Exercise brief — Output the line containing "book: present [213,362,261,386]", then every remaining line of the entries below, exactly as written and with no other text.

Task material —
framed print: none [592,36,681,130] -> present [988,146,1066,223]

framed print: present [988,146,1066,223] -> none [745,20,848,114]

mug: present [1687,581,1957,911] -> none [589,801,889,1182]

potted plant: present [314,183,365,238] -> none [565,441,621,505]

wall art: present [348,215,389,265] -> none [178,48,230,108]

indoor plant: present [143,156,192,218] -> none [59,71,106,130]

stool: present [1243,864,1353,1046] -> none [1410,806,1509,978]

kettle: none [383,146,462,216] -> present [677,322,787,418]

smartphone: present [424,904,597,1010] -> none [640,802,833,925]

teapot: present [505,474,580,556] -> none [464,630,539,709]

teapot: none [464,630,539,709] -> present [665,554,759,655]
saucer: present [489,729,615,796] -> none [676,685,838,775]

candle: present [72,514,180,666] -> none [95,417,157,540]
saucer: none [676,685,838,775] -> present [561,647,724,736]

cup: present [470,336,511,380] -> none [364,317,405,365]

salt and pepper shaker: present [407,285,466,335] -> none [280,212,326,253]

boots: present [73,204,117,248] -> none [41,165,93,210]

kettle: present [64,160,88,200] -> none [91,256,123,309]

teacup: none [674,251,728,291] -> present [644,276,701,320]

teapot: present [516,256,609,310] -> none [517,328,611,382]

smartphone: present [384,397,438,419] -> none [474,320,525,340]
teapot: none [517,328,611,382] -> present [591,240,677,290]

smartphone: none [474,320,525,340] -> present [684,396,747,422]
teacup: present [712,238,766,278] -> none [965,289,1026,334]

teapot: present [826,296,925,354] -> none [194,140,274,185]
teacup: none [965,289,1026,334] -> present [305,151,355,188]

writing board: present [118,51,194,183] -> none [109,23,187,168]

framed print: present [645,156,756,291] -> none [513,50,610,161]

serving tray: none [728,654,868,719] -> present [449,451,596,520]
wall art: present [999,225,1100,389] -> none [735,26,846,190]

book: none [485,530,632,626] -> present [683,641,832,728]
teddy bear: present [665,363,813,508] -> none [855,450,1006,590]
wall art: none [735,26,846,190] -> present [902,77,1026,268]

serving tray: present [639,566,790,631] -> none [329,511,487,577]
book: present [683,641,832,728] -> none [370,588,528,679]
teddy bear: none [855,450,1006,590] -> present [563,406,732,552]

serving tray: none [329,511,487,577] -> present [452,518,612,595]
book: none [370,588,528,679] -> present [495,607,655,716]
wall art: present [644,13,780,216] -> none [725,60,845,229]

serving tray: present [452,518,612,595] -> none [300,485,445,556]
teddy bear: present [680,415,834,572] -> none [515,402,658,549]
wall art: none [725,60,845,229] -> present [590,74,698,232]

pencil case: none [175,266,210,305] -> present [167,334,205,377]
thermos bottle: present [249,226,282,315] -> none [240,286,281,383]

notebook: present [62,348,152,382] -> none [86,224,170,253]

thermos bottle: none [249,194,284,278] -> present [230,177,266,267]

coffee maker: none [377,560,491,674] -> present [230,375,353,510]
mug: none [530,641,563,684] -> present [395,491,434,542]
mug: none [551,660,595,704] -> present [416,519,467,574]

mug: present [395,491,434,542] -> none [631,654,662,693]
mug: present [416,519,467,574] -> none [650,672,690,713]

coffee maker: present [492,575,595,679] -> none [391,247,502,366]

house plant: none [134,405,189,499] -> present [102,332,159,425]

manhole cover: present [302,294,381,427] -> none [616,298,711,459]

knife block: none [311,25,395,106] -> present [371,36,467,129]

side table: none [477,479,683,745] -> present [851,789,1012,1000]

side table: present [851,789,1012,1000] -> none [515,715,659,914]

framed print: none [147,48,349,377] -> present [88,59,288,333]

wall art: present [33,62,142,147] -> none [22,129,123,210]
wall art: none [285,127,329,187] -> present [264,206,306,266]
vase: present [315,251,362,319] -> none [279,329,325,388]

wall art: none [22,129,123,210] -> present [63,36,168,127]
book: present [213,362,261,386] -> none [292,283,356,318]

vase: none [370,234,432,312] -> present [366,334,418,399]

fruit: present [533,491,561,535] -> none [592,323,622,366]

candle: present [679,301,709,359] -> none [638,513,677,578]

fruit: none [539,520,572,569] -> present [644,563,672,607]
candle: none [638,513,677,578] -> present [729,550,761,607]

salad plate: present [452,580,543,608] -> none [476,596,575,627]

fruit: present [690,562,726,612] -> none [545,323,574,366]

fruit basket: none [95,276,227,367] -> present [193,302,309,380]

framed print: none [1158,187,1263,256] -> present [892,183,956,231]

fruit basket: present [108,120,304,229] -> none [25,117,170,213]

Written solution —
book: present [213,362,261,386] -> none [292,283,356,318]

vase: none [370,234,432,312] -> present [366,334,418,399]

fruit: present [533,491,561,535] -> none [592,323,622,366]

candle: present [679,301,709,359] -> none [638,513,677,578]

fruit: none [539,520,572,569] -> present [644,563,672,607]
candle: none [638,513,677,578] -> present [729,550,761,607]

salad plate: present [452,580,543,608] -> none [476,596,575,627]

fruit: present [690,562,726,612] -> none [545,323,574,366]

fruit basket: none [95,276,227,367] -> present [193,302,309,380]

framed print: none [1158,187,1263,256] -> present [892,183,956,231]

fruit basket: present [108,120,304,229] -> none [25,117,170,213]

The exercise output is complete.